___ 本文 ___

TMS-007(JX10)に関する第50回日本脳卒中学会学術集会での発表のお知らせ
株式会社ティムス(以下「当社」)は、2025年3月6日~3月8日開催の第50回日本脳卒中学会学術集会において、下記のとおりTMS-007(JX10)に関するプレゼンテーションが行われることをお知らせいたします。
記
1. 講演の概要
演題:
急性期脳梗塞に対する抗炎症血栓溶解剤JX10 (TMS-007)の安全性・有効性
発表者: 新妻 邦泰1-3、西村直子4、蓮見惠司4,5
1東北大学大学院医工学研究科神経外科先端治療開発学分野
2東北大学大学院医学系研究科神経外科先端治療開発学分野
3東北大学大学院医学系研究科神経外科学分野
4株式会社ティムス、
5東京農工大学大学院農学研究院
セッション名:Late Breaking Session 01
講演日時:2025年3月7日(金)14:25~15:55
開催場所:大阪国際会議場 第1会場
詳細はSTROKE 2025のwebサイトをご参照ください。
https://site.convention.co.jp/stroke2025/
2. 講演要旨
[目的]
JX10 (TMS-007)は、抗炎症性、抗酸化性等を併せ持つ新規の血栓溶解薬である。BBB保護作用等も有し、出血性変化が危惧されるような重症脳梗塞や、発症後時間が経過した例などでも優れた治療効果を発揮することが期待されている。本研究の目的は、急性虚血性脳卒中(AIS)の治療において、JX10(TMS-007)の有効性と安全性を評価することである。特に、発症から12時間以内と、従来の治療法では対応できない時間枠での効果を検証した。
[方法]
試験デザインは多施設共同ランダム化二重盲検プラセボ対照試験である。対象者は日本国内の急性期脳梗塞患者90名で、JX10投与群 (1 mg/kg、3 mg/kg、6 mg/kgの3つの用量) と、プラセボ群にランダムに割り付け、比較された。主要評価項目は、治療開始後24時間以内にNational Institutes of Health Stroke Scale(NIHSS)の4点以上悪化を伴う症候性頭蓋内出血 (sICH)の発生率、副次評価項目は、血管再開通率、modified Rankin Scale (mRS)による機能的アウトカムなどとした。

___

> [作業一覧]:
[A] このお知らせのうち、「https://site.convention.co.jp/stroke2025/」を含む語句で始まり「Rankin Scale (mRS)による機能的アウトカムなどとした。」で終わる部分を、そのまま書き写してください。
[B] このお知らせの「試験デザインは」で始まる段落を、主な事実を残したまま箇条書きにまとめてください。
[C] このお知らせの内容を2文でまとめてください。

___ 保存データ ___

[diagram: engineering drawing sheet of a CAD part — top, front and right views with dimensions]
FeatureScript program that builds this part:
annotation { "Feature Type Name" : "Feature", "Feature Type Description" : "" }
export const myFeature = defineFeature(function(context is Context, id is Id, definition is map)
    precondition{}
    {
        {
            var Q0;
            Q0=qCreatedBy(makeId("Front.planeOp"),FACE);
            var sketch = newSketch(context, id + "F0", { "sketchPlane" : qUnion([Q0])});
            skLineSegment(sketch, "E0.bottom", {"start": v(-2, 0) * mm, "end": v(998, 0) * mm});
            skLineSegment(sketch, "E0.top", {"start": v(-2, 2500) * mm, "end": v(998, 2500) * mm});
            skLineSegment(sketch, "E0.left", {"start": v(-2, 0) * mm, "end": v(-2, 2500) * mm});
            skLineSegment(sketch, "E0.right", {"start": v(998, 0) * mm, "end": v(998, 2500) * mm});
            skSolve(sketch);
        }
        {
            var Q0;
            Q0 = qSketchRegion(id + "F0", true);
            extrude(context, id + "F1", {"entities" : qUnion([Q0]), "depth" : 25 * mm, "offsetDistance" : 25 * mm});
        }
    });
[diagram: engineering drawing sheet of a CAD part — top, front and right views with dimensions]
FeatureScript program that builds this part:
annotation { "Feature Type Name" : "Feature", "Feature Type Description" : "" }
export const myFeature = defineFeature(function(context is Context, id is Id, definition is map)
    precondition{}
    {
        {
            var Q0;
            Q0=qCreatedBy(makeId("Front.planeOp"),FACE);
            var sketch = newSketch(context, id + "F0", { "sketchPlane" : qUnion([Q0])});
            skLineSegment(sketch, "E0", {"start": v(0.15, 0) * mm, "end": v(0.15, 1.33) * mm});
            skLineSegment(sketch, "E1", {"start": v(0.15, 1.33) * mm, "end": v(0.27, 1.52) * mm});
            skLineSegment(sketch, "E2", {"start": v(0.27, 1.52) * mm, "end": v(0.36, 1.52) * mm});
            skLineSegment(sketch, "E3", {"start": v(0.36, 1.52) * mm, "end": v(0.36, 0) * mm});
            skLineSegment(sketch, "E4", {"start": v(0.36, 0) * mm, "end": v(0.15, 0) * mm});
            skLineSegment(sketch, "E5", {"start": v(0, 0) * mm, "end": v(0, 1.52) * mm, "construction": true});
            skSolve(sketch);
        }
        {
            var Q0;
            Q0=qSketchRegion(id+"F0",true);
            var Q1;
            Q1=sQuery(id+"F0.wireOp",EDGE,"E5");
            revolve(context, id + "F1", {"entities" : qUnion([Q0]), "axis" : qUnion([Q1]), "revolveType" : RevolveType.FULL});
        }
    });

___

> [解答例]:
[A]
https://site.convention.co.jp/stroke2025/
2. 講演要旨
[目的]
JX10 (TMS-007)は、抗炎症性、抗酸化性等を併せ持つ新規の血栓溶解薬である。BBB保護作用等も有し、出血性変化が危惧されるような重症脳梗塞や、発症後時間が経過した例などでも優れた治療効果を発揮することが期待されている。本研究の目的は、急性虚血性脳卒中(AIS)の治療において、JX10(TMS-007)の有効性と安全性を評価することである。特に、発症から12時間以内と、従来の治療法では対応できない時間枠での効果を検証した。
[方法]
試験デザインは多施設共同ランダム化二重盲検プラセボ対照試験である。対象者は日本国内の急性期脳梗塞患者90名で、JX10投与群 (1 mg/kg、3 mg/kg、6 mg/kgの3つの用量) と、プラセボ群にランダムに割り付け、比較された。主要評価項目は、治療開始後24時間以内にNational Institutes of Health Stroke Scale(NIHSS)の4点以上悪化を伴う症候性頭蓋内出血 (sICH)の発生率、副次評価項目は、血管再開通率、modified Rankin Scale (mRS)による機能的アウトカムなどとした。

[B]
- 試験デザイン:多施設共同ランダム化二重盲検プラセボ対照試験
- 対象:日本国内の急性期脳梗塞患者90名
- 割り付け:JX10投与群(1 mg/kg、3 mg/kg、6 mg/kgの3用量)とプラセボ群にランダムに分けて比較
- 主要評価項目:治療開始後24時間以内に、NIHSSの4点以上の悪化を伴う症候性頭蓋内出血(sICH)が起きた割合
- 副次評価項目:血管再開通率、mRSによる機能的アウトカムなど

[C] 株式会社ティムスは、第50回日本脳卒中学会学術集会で、TMS-007(JX10)に関する発表が2025年3月7日に大阪国際会議場で行われることを知らせている。発表の内容は、急性虚血性脳卒中の治療でのJX10の有効性と安全性を、発症から12時間以内という時間枠も含めて、急性期脳梗塞患者90名を対象とした多施設共同ランダム化二重盲検プラセボ対照試験で評価した研究である。